• Review: The Bay Horse, Northern Quarter

Review: The Bay Horse, Northern Quarter

8 November 2017 by Neil Sowerby

A CATEGORY in the Manchester Food and Drink Awards that’s often contentious is Pub of the Year, where it's rare to find new hostelry openings. It’s a bit like the classical music repertoire – they just don’t make them like that any more. Our stereotypical vision of a boozer is a Victorian edifice, marble and tile magnificent or street corner bijou. Ignore the Thirties roadhouses and Sixties estate pubs, we know what we like, even if many beloved local is now boarded up or demolished.

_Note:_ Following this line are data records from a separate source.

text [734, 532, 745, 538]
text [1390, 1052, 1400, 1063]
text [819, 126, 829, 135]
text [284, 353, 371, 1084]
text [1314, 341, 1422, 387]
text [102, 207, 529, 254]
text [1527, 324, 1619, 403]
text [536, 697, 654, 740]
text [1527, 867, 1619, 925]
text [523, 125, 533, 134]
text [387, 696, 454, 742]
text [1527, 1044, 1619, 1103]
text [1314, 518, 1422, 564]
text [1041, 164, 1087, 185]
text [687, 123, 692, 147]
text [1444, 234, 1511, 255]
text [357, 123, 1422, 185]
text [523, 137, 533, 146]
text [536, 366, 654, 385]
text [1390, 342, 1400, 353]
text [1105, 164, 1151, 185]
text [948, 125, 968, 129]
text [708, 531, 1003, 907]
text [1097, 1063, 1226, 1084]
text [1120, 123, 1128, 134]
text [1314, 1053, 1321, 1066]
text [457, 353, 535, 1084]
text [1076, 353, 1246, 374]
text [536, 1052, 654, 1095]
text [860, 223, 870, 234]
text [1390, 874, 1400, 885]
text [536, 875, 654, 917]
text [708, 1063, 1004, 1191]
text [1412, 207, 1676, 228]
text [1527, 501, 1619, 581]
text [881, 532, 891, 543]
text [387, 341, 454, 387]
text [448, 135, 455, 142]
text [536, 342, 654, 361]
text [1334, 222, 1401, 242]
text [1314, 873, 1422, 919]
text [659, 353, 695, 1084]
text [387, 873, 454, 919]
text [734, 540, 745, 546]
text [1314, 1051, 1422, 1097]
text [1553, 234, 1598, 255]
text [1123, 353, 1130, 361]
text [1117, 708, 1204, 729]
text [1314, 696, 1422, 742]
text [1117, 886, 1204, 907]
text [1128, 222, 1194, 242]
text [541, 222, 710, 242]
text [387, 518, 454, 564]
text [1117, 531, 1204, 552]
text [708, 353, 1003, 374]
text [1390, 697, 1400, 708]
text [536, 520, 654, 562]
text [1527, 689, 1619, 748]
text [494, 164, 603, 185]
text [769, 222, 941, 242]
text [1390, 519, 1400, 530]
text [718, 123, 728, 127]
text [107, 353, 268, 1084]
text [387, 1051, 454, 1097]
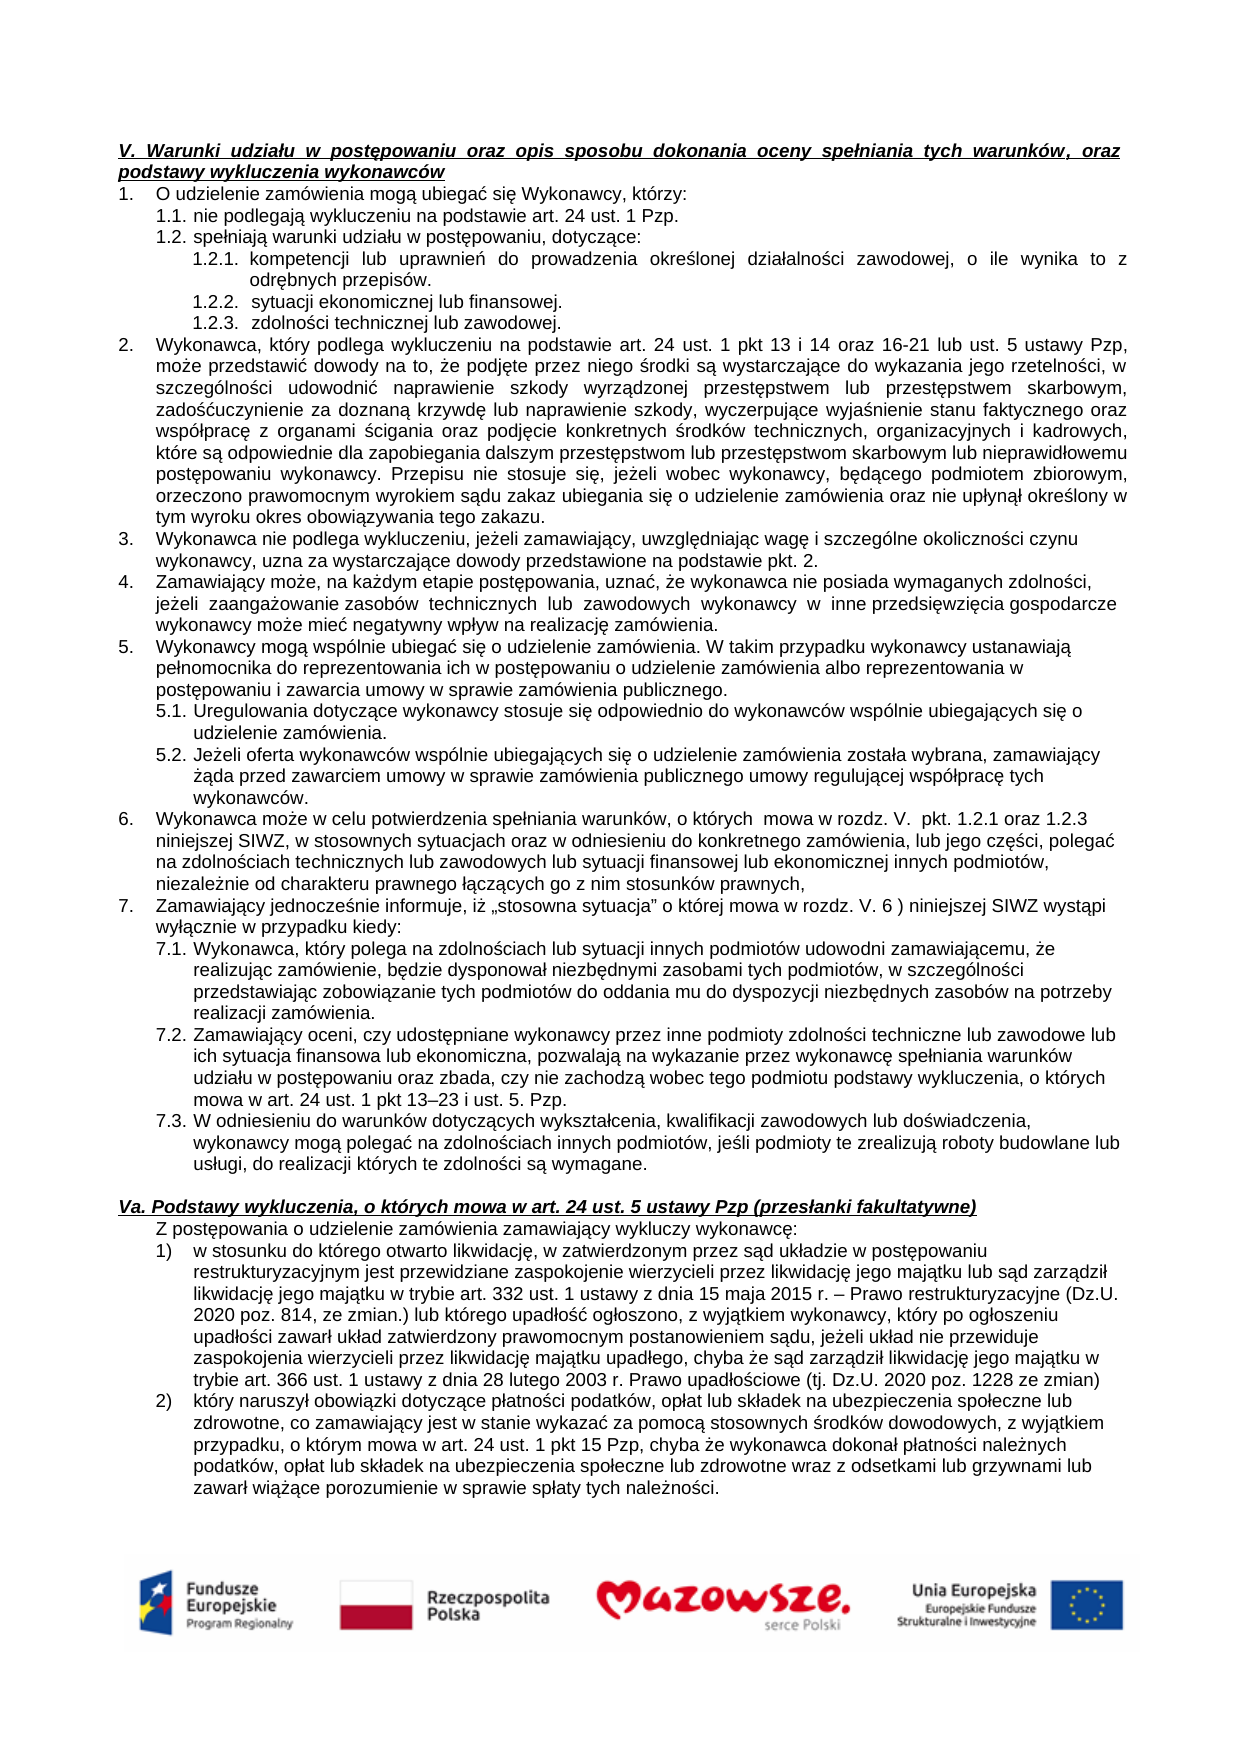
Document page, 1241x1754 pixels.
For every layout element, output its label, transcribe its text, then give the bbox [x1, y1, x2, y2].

list który naruszył obowiązki dotyczące płatności podatków, opłat lub składek na ubezpieczenia społeczne lub zdrowotne, co zamawiający jest w stanie wykazać za pomocą stosownych środków dowodowych, z wyjątkiem przypadku, o którym mowa w art. 24 ust. 1 pkt 15 Pzp, chyba że wykonawca dokonał płatności należnych podatków, opłat lub składek na ubezpieczenia społeczne lub zdrowotne wraz z odsetkami lub grzywnami lub zawarł wiążące porozumienie w sprawie spłaty tych należności. [155, 1390, 1128, 1498]
text Va. Podstawy wykluczenia, o których mowa w art. 24 ust. 5 ustawy Pzp (przesłanki fakultatywne) [118, 1196, 1122, 1218]
text Z postępowania o udzielenie zamówienia zamawiający wykluczy wykonawcę: [156, 1218, 1122, 1239]
list kompetencji lub uprawnień do prowadzenia określonej działalności zawodowej, o ile wynika to z odrębnych przepisów. [192, 247, 1128, 291]
text V. Warunki udziału w postępowaniu oraz opis sposobu dokonania oceny spełniania tych warunków, oraz podstawy wykluczenia wykonawców [118, 140, 1122, 183]
list Wykonawca, który podlega wykluczeniu na podstawie art. 24 ust. 1 pkt 13 i 14 oraz 16-21 lub ust. 5 ustawy Pzp, może przedstawić dowody na to, że podjęte przez niego środki są wystarczające do wykazania jego rzetelności, w szczególności udowodnić naprawienie szkody wyrządzonej przestępstwem lub przestępstwem skarbowym, zadośćuczynienie za doznaną krzywdę lub naprawienie szkody, wyczerpujące wyjaśnienie stanu faktycznego oraz współpracę z organami ścigania oraz podjęcie konkretnych środków technicznych, organizacyjnych i kadrowych, które są odpowiednie dla zapobiegania dalszym przestępstwom lub przestępstwom skarbowym lub nieprawidłowemu postępowaniu wykonawcy. Przepisu nie stosuje się, jeżeli wobec wykonawcy, będącego podmiotem zbiorowym, orzeczono prawomocnym wyrokiem sądu zakaz ubiegania się o udzielenie zamówienia oraz nie upłynął określony w tym wyroku okres obowiązywania tego zakazu. [118, 334, 1128, 528]
list Wykonawcy mogą wspólnie ubiegać się o udzielenie zamówienia. W takim przypadku wykonawcy ustanawiają pełnomocnika do reprezentowania ich w postępowaniu o udzielenie zamówienia albo reprezentowania w postępowaniu i zawarcia umowy w sprawie zamówienia publicznego. [118, 636, 1128, 700]
list w stosunku do którego otwarto likwidację, w zatwierdzonym przez sąd układzie w postępowaniu restrukturyzacyjnym jest przewidziane zaspokojenie wierzycieli przez likwidację jego majątku lub sąd zarządził likwidację jego majątku w trybie art. 332 ust. 1 ustawy z dnia 15 maja 2015 r. – Prawo restrukturyzacyjne (Dz.U. 2020 poz. 814, ze zmian.) lub którego upadłość ogłoszono, z wyjątkiem wykonawcy, który po ogłoszeniu upadłości zawarł układ zatwierdzony prawomocnym postanowieniem sądu, jeżeli układ nie przewiduje zaspokojenia wierzycieli przez likwidację majątku upadłego, chyba że sąd zarządził likwidację jego majątku w trybie art. 366 ust. 1 ustawy z dnia 28 lutego 2003 r. Prawo upadłościowe (tj. Dz.U. 2020 poz. 1228 ze zmian) [155, 1239, 1128, 1390]
list nie podlegają wykluczeniu na podstawie art. 24 ust. 1 Pzp. [156, 204, 1128, 226]
list Zamawiający oceni, czy udostępniane wykonawcy przez inne podmioty zdolności techniczne lub zawodowe lub ich sytuacja finansowa lub ekonomiczna, pozwalają na wykazanie przez wykonawcę spełniania warunków udziału w postępowaniu oraz zbada, czy nie zachodzą wobec tego podmiotu podstawy wykluczenia, o których mowa w art. 24 ust. 1 pkt 13–23 i ust. 5. Pzp. [156, 1024, 1128, 1110]
list sytuacji ekonomicznej lub finansowej. [192, 291, 1128, 312]
list Zamawiający jednocześnie informuje, iż „stosowna sytuacja” o której mowa w rozdz. V. 6 ) niniejszej SIWZ wystąpi wyłącznie w przypadku kiedy: [118, 894, 1128, 937]
list zdolności technicznej lub zawodowej. [192, 312, 1128, 334]
list Jeżeli oferta wykonawców wspólnie ubiegających się o udzielenie zamówienia została wybrana, zamawiający żąda przed zawarciem umowy w sprawie zamówienia publicznego umowy regulującej współpracę tych wykonawców. [156, 743, 1128, 808]
list W odniesieniu do warunków dotyczących wykształcenia, kwalifikacji zawodowych lub doświadczenia, wykonawcy mogą polegać na zdolnościach innych podmiotów, jeśli podmioty te zrealizują roboty budowlane lub usługi, do realizacji których te zdolności są wymagane. [156, 1110, 1128, 1175]
picture [124, 1554, 1140, 1652]
list O udzielenie zamówienia mogą ubiegać się Wykonawcy, którzy: [118, 183, 1128, 204]
list Wykonawca, który polega na zdolnościach lub sytuacji innych podmiotów udowodni zamawiającemu, że realizując zamówienie, będzie dysponował niezbędnymi zasobami tych podmiotów, w szczególności przedstawiając zobowiązanie tych podmiotów do oddania mu do dyspozycji niezbędnych zasobów na potrzeby realizacji zamówienia. [156, 937, 1128, 1024]
list Wykonawca może w celu potwierdzenia spełniania warunków, o których mowa w rozdz. V. pkt. 1.2.1 oraz 1.2.3 niniejszej SIWZ, w stosownych sytuacjach oraz w odniesieniu do konkretnego zamówienia, lub jego części, polegać na zdolnościach technicznych lub zawodowych lub sytuacji finansowej lub ekonomicznej innych podmiotów, niezależnie od charakteru prawnego łączących go z nim stosunków prawnych, [118, 808, 1128, 894]
list Wykonawca nie podlega wykluczeniu, jeżeli zamawiający, uwzględniając wagę i szczególne okoliczności czynu wykonawcy, uzna za wystarczające dowody przedstawione na podstawie pkt. 2. [118, 528, 1128, 571]
list Uregulowania dotyczące wykonawcy stosuje się odpowiednio do wykonawców wspólnie ubiegających się o udzielenie zamówienia. [156, 700, 1128, 743]
list spełniają warunki udziału w postępowaniu, dotyczące: [156, 226, 1128, 247]
list Zamawiający może, na każdym etapie postępowania, uznać, że wykonawca nie posiada wymaganych zdolności, jeżeli zaangażowanie zasobów technicznych lub zawodowych wykonawcy w inne przedsięwzięcia gospodarcze wykonawcy może mieć negatywny wpływ na realizację zamówienia. [118, 571, 1128, 636]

Stark figures out this week from the British Beer and Pub Association tell us that sales of beer in Britain's pubs, bars and restaurants have fallen by the biggest margin for five years. Around 35 million fewer pints were sold in the three months to September compared with the same quarter last year.

So it takes a brave team to rescue an ancient hostelry, their mission “to bring back the local boozer”. The words of Lyndon Higginson, whose forte has been rum cocktails, tequila and all things Crazy about Pedro pizzas. That he bills the revamping of the Bay Horse on Thomas Street as ‘The Rovers Return meets Soho House’ does give a clue that a pint of mixed and a bag of soggy cockles will not await you at his latest quirky collaboration with long time Northern Quarter business chums Ross Mackenzie and Jobe Ferguson. 

The Bay Horse has been a Manchester institution since the Georgian era. It was once The Bay Horse Hotel and a common drinking ground for factory workers. Alas, its period features went up in smoke in a 1990s fire, after which it was rebuilt and became The Bay Horse Pub, which never felt like a pub, which it does now. Quite surprisingly, even if the cramped dart board does smack of tokenism (stray arrows are already peppering the plasterwork).

The Abel Heywood pub, created from scratch round the corner by Hydes Brewery, feels like a pub by numbers. The boutique hotel rooms upstairs don’t help, while the ‘Not Your Ordinary Pub Food Menu’ is, well, just ordinary.

That’s not the case at the new geegee on the block, whose menu at first glance leans on pie crusts and the basement rotisserie. But the presence of suckling pig signals intent and the small plates menu beyond mini fish and chips and quiches offers some lovely surprises. We ordered just six dishes, £4 to £6 apiece. We asked for them not to come out ‘when they’re ready’ but paced. That happened and each was quietly accomplished – beyond the reach of any other pub menu in the city centre, the Chop Houses and The Wharf aside.

Eye-opener among them? Undoubtedly the duck heart with blackberry puree (above), a first for me with or without the sharp berriness. Crumbed, fried, gamey, slightly chewy, perfect with a Chapel Down English Pinot Noir (oh yes, there’s a small but interesting wine  list, too).

We’d downed dimpled tankards of  Runaway IPA with ham hock terrine, pease pudding and piccalilli – a Rabelaisian bruiser of  a hock in truth. Tasty dark, sweet glazed ox cheek on sourdough toast also felt a heavyweight contender – for the full set go for pig’s cheek, faggots and black pudding and cider sauce (was that really Bill Sykes towelling his greasy jowls in the Dickensian snug?).

In contrast, toast again, from bread baked in house, was the base for wild mushrooms and goat cheese, earthy and light at the same time – our main image, quite lovely with the velvety Pinot Noir. As was an ethereally light trio of beef and cheese croquettes a Spaniard would be proud of.

The beer long sunk, the Kent Pinot was a surprise match for the pick of the lunch bunch _ a warm Scotch egg, the yolk oozing sumptuously, the sausage casing frisky and herby, not the usual leaden carapace.

There’s no dessert menu. You have to ask on the day. We both couldn’t resist a mixed berry crumble with the one true custard. A delicate serving again. A hearty on the surface parade of dishes but we left feeling light.

So a perfect ‘new’ pub? An antidote to lots of identikit NQ bars? Close. I’d like to see how quite a tight space copes on a busy evening. And more imagination on the beer side would be good. Yes, they’ve a fridge featuring a range of local microbreweries, some great, some less so, but the four handpumps are currently dispensing the likes of Lees MPA and St Austell Odd Job. It doesn’t set the pulse racing. The food certainly does in a soothing real pubby way.

The Bay Horse Tavern, 35-37 Thomas Street, Manchester M4 1NA. 0161 661 1041. Open daily from 11am to 1am Sunday to Wednesday and 2am Thursday to Saturday.